This education bill can break your heart

Those in opposition argued that the proposed Bela bill, in its current form, sought to take away the parents’ right to decide what was best for their children
Those in opposition argued that the proposed Bela bill, in its current form, sought to take away the parents’ right to decide what was best for their children
Image: 123RF/Pay Less Images

BELA was my first girlfriend, but she left me for another woman.

This BELA can also break your heart, the Basic Education Laws Amendment Bill.

Long in the making, the proposed amendments to the SA Schools Act (Sasa) and one other are a mix of the ordinary, the sensible, the contentious and the fanciful.

Ordinary. Teachers cannot conduct business with the state. Yawn. Of course not, they are state employees.

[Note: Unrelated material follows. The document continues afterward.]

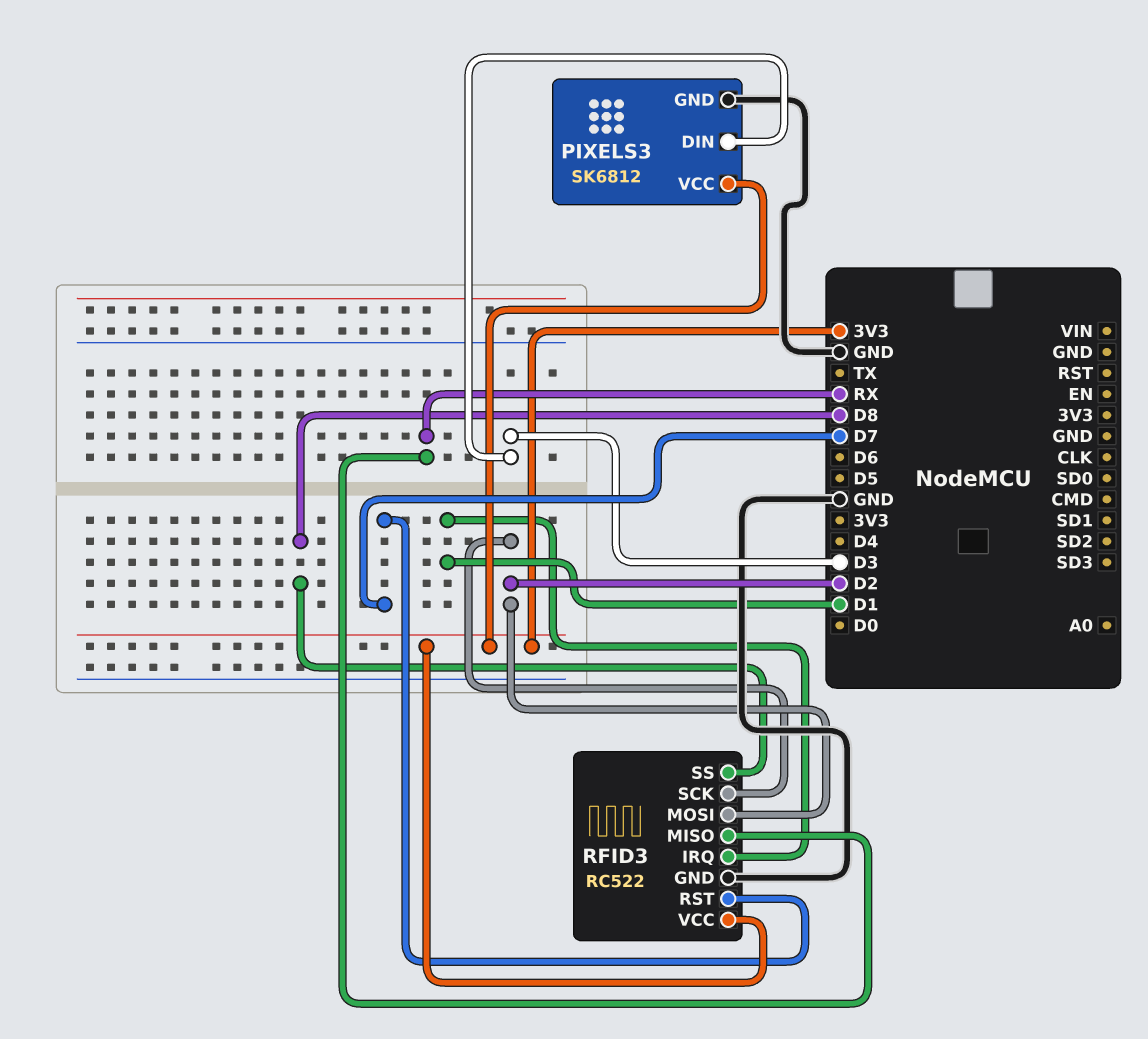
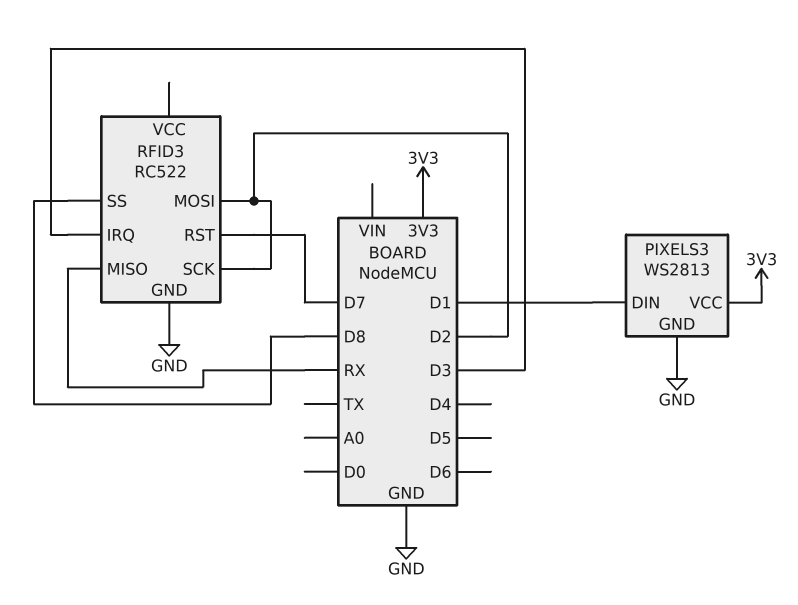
PIXELS3: SK6812 -> WS2813
PIXELS3 pin DIN: D3 -> D1
RFID3 pin IRQ: D1 -> D3
RFID3 pin VCC: 3V3 -> none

School governing bodies must disclose their financial interests. Yawn again. That’s called good governance.

Homeschool learners must be registered.

Of course, how else would the government know how many children are being taught outside the public school system?

These ordinary measures fall under the category of commonsense in education policy.

Just imagine some of these measures applied to the government making them, for example that government officials should not conduct business with the state!

On the other hand, what a useful piece of legislation to throw public scrutiny of official corruption in education off the trail of prying eyes.

Sensible. Corporal punishment is outlawed as well as initiation (hazing practices). I thought it already was.

Anyway, this is a useful reminder that adults laying their hands on children has no place in our democracy.

It would be nice, though, if the thought police in the department gave tons of workshops and materials on alternatives to corporal punishment.

It would be even nicer if those formulating these amendments did not beat their own children at home.

And it would be wonderful if we knew how exactly the ongoing practice of punishment in schools is going to be changed despite these provisions in law and policy.

In SA, punishment has been institutionalised in our public cultures — do a survey on whether we should bring back the death penalty and you’ll see — but this is a sensible reminder nonetheless.

Contentious. The head of education in a province now has the final say on a school’s language, admission or religion policy.

I have mixed feelings about this.

The democrat in me wants schools to decide for themselves.

The realist in me knows there are schools (not all of them) who wield these policies to exclude those who do not fit their racial or class or religious preferences.

That is a fact.

On the other hand, there are plentiful examples in the northern provinces where government apparatchiks are quite eager to snuff out the rights and choices of school governing bodies with respect to language policies, for example.

Tough one when you cannot trust the local school or the provincial authorities to act only in the best interests of all our children.

Fanciful. Grade R is the compulsory starting point for the school year at age six.

Nice, but how are we going to pay for this R12bn, by some estimates.

In case you haven’t been paying attention, we spend about R1,06bn per day on servicing the debt.

Correct. And if you work in poor and working class schools, classrooms are overcrowded because the government has no money for extra teachers (just like it has no money for unemployed medical school graduates, so it has to hustle).

New policy proposals or amendments to acts such as Sasa should not provoke uncontrollable laughter.

But I had a good howl when I read that our government is going to fine and/or send parents to prison (up to 12 months) if they do not send their children to school without good reason.

If you struggle to send hardened criminals to prison in this gangster paradise that is SA, how about criminalising parents instead? Easy pickings.

Stop laughing, they’re at least pretending to be serious.

Now, because school attendance is compulsory on paper — at least through grade 9 — tens of thousands of parents will be in serious trouble.

Truth is, these provisions are middle class fantasies that are completely out of touch with reality and they should be classed in more or less the same league as the vacuous Sona speech, which some media smartly dubbed Cyril in Wonderland.

Every morning when I drive to work there are scores of parents with young children at almost every traffic light begging for food or money.

These are not unreasonable people. Their lives are desperate. They cannot afford even modest school fees.

And in no-fee schools, they still have to find money for school lunch, basic school wear and, for some, transport.

Are you, my government, going to send all these people to prison?

I can assure you they don’t have money to pay your fines.

Fanciful is a generous word for this blindness, nay, cold-heartedness. Plain stupid is more appropriate.

To be fair, there have been widespread consultations on BELA.

To be honest, dear reader, your government does not care a damn about what you say because the majority in parliament will ram these proposals down your throat and ignore those thousands of pages of invited comments.

Calling for comments is there simply to pretend there was a democratic consultative process.

Otherwise, the opposition parties have promised to challenge the bill as it becomes an act in the courts.

They have to do something, I suppose, in an election year. Show muscle.

I miss BELA, my first girlfriend. She was much more honest about my prospects.